Tatsächlich stellen in der Hilfsmittelversorgung neben den zu erfüllenden Abrechnungskriterien auch Formfehler eine Hürde dar. Sechs typische Retax-Fallen:

Falle 1: Mischverordnungen
Für das Verordnungsfeld der Muster-16-Rezepte sind maximal drei Präparate zugelassen. Arzneimittel, Hilfsmittel oder Verbandsstoffe können verschrieben werden. Mischverordnungen sind nicht zulässig, das bedeutet, ein Hilfsmittel darf nicht zusammen mit einem Arzneimittel verordnet werden. Für die Praxis heißt das: Diabetikern müssen Nadeln oder Lanzetten und Teststreifen gesondert verschrieben werden.

Falle 2: Ziffer „7“
In den Feldern, die Ergänzungen zur Verordnung anzeigen, die sich links neben der Apotheken-IK befinden, muss im Feld Hilfsmittel die Ziffer „7“ angegeben sein. Fehlt der Zusatz, kann retaxiert werden.

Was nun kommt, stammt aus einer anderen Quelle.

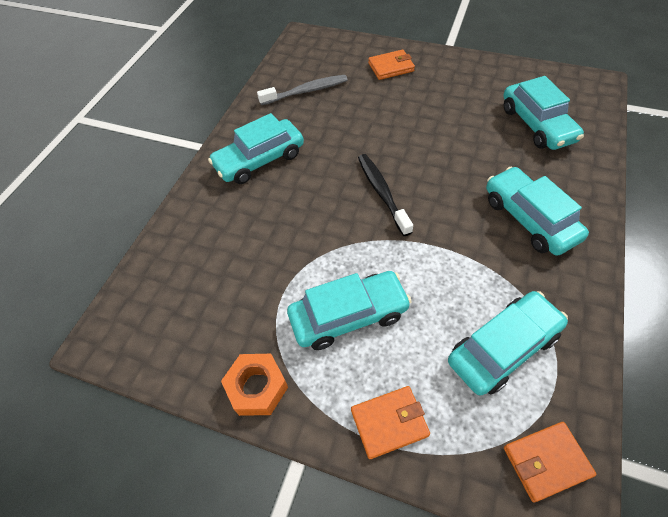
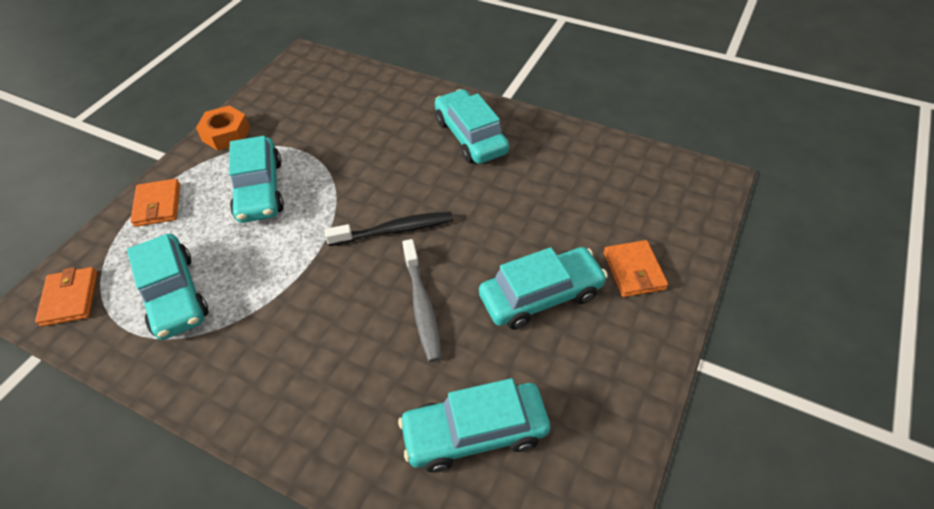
camera: 95 degrees right, 5 degrees down
grey toothbrush [257,75,348,105] -> grey toothbrush moved to [402,239,442,362]
turquoise car [486,167,589,256] -> turquoise car moved to [479,247,608,330]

Falle 3: Diagnose angegeben?
Für Hilfsmittelrezepte gilt: Der Arzt muss auf der Vorderseite der Verordnung eine Diagnose angeben. Laut Hilfsmittelrichtlinie des Gemeinsamen Bundesausschusses (G-BA) ist der Arzt dazu verpflichtet. In §7 Abs. 2 heißt es: „In der Verordnung ist das Hilfsmittel so eindeutig wie möglich zu bezeichnen, ferner sind alle für die individuelle Versorgung oder Therapie erforderlichen Angaben zu machen. Die Vertragsärztin oder der Vertragsarzt soll deshalb unter Nennung der Diagnose und des Datums […] angeben“. Hat der Arzt die Angabe versäumt, darf die Apotheke laut §7 Abs. 4 Änderungen und Ergänzungen nach Rücksprache auf der Verordnung vornehmen, diese „bedürfen einer erneuten Arztunterschrift mit Datumsangabe“.